I used to be pretty heavy into astrophotography a few years ago. I have some moon pics somewhere but I can't find them right now. Anyway, to get a decent sized image of the moon on 35mm film I was using a 10in telescope at f6.3. That works out to be a lens with about a 1600mm focal length if I remember the formula correctly. P95Carry, it looks like the moon picture you posted was taken through a filter (polarizing maybe).
The moon is pretty bright. Relatively low exposure times can be achieved even at high f numbers, but with long focal lengths you can really see the atmosphere "swimming" in the view finder. You'll need a nice still, low humidity, night and time to make a bunch of exposures to get a really good, crisp, photo. Try and pick a night in the middle of several consecutive days of calm clear skies. These tend to be the most stable. Live on a mountain or in the desert, great! Live in Michigan like me, you take what you can get.
If you can, avoid shooting pictures over your house, garage, or anything that heat may be rising from. If the sun has been heating the ground or the roof of your house all day, try and give them some time to get closer to the ambient temperature.
Try to get away from any extraneous light sources. Nice dark skies are not needed when photographing the moon. Light polluted cities are fine, but find a place away from stray light. Your neighbors floodlight isn't going to do your pictures any good and you can get some really weird artifacts from off axis light sources like cars driving buy, etc.
Obviously you want a good stable mount, a cable release, and the fastest shutter speed you can get. Since the exposure time is going to be pretty low you can get away with the camera not tracking the moon across the sky.
Open up your lens as far as possible.
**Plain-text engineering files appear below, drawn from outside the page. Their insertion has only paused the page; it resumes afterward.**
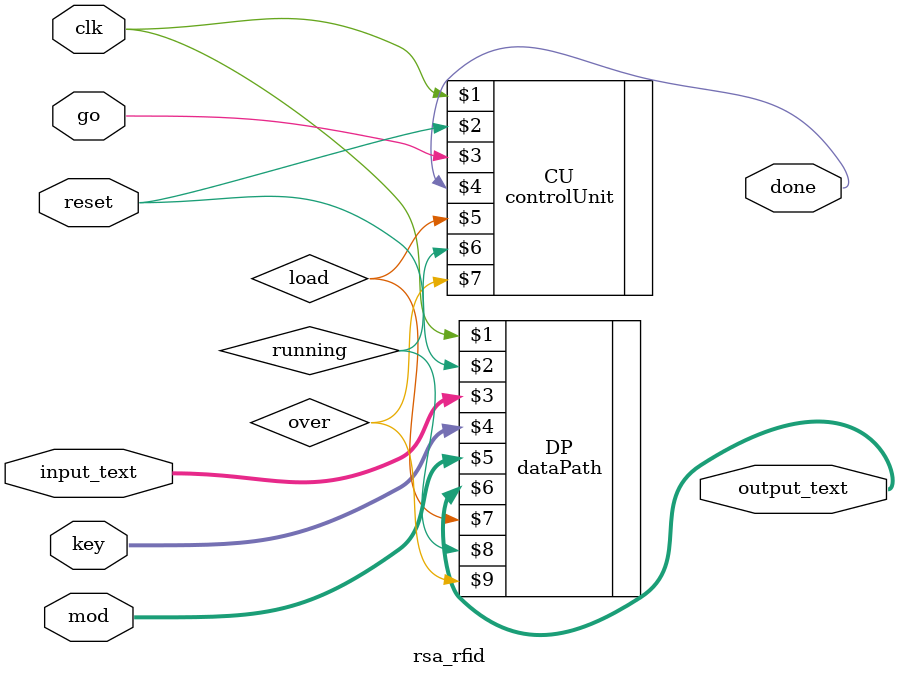
<source format=v>
module rsa_rfid
	#(parameter WordSize = 8) 
	(  
	// Top Level  I/O
	input clk, reset,
	
	// Data Path  I/O	
	input  [WordSize-1:0] input_text,
	input  [WordSize-1:0] key,
	input  [WordSize-1:0] mod,
	
	output [WordSize-1:0] output_text,
	
	// Controller I/O
	input wire go,       // enablers
	output wire done     // flags
	);
	
	wire load, running, done;
	
	dataPath DP(clk, reset, input_text, key, mod, output_text, load, running, over);
	controlUnit CU(clk, reset, go, done, load, running, over);


endmodule 
</source>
Unless you have really good lenses, a good indicator is the price tag, you might want to stop it down one stop as most lenses are optically better in the middle. ED or apochromatic glass in your lenses is preferred but not necessary. Pictures of the moon tend to be very high in contrast. Lenses that are not "color corrected" can add a blue or rainbow hue at the edge of bright objects.
If you're using an SLR and it has a mirror lock up feature, use it. This eliminates one source of vibration in the camera. When photographing planets I used to do something called the "hat trick." Use something like a hat to cover the lens without touching it. Trip the shutter and wait for the vibrations to abate. Move the hat to start the exposure, return the hat in front of the lens, and close the shutter. This can be used in place of a cable release but consistent short exposures are going to be difficult. The "hat trick" is better for longer exposures but everything you do to remove camera motion gives you a slightly crisper picture if your equipment is up to the challenge.
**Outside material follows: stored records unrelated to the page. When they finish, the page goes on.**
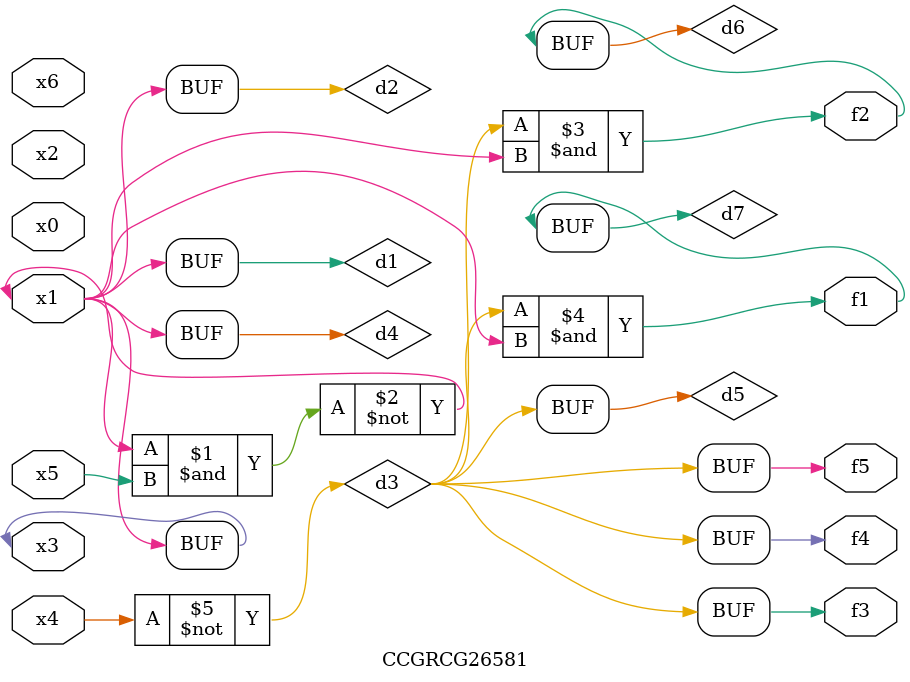
<source format=v>
module CCGRCG26581(
	input x0, x1, x2, x3, x4, x5, x6,
	output f1, f2, f3, f4, f5
);

	wire d1, d2, d3, d4, d5, d6, d7;

	buf (d1, x1, x3);
	nand (d2, x1, x5);
	not (d3, x4);
	buf (d4, d1, d2);
	buf (d5, d3);
	and (d6, d3, d4);
	and (d7, d3, d4);
	assign f1 = d7;
	assign f2 = d6;
	assign f3 = d5;
	assign f4 = d5;
	assign f5 = d5;
endmodule

</source>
This wont help with digital cameras, but I always used black and white film for the moon as it is finer grained than color film and the moon is pretty black and white anyway. If you are using film, use the lowest possible ISO number that still allows a reasonable shutter speed. The higher the ISO, the grainier the film.
When the moon is near the horizon and it looks huge, it's an optical illusion. It's angular size is the same when it's directly overhead. You should get a better picture shooting as close to the zenith (straight up) as possible. One of the reasons is that your camera simply has less atmosphere to see through than when shooting near the horizon.
One last thing I learned from moon pictures and astrophotography, good moon pictures always wow the average person more than galaxies and nebulas. Everyone knows the moon; few know what that obscure cloud of dust or the million light year away galaxy are.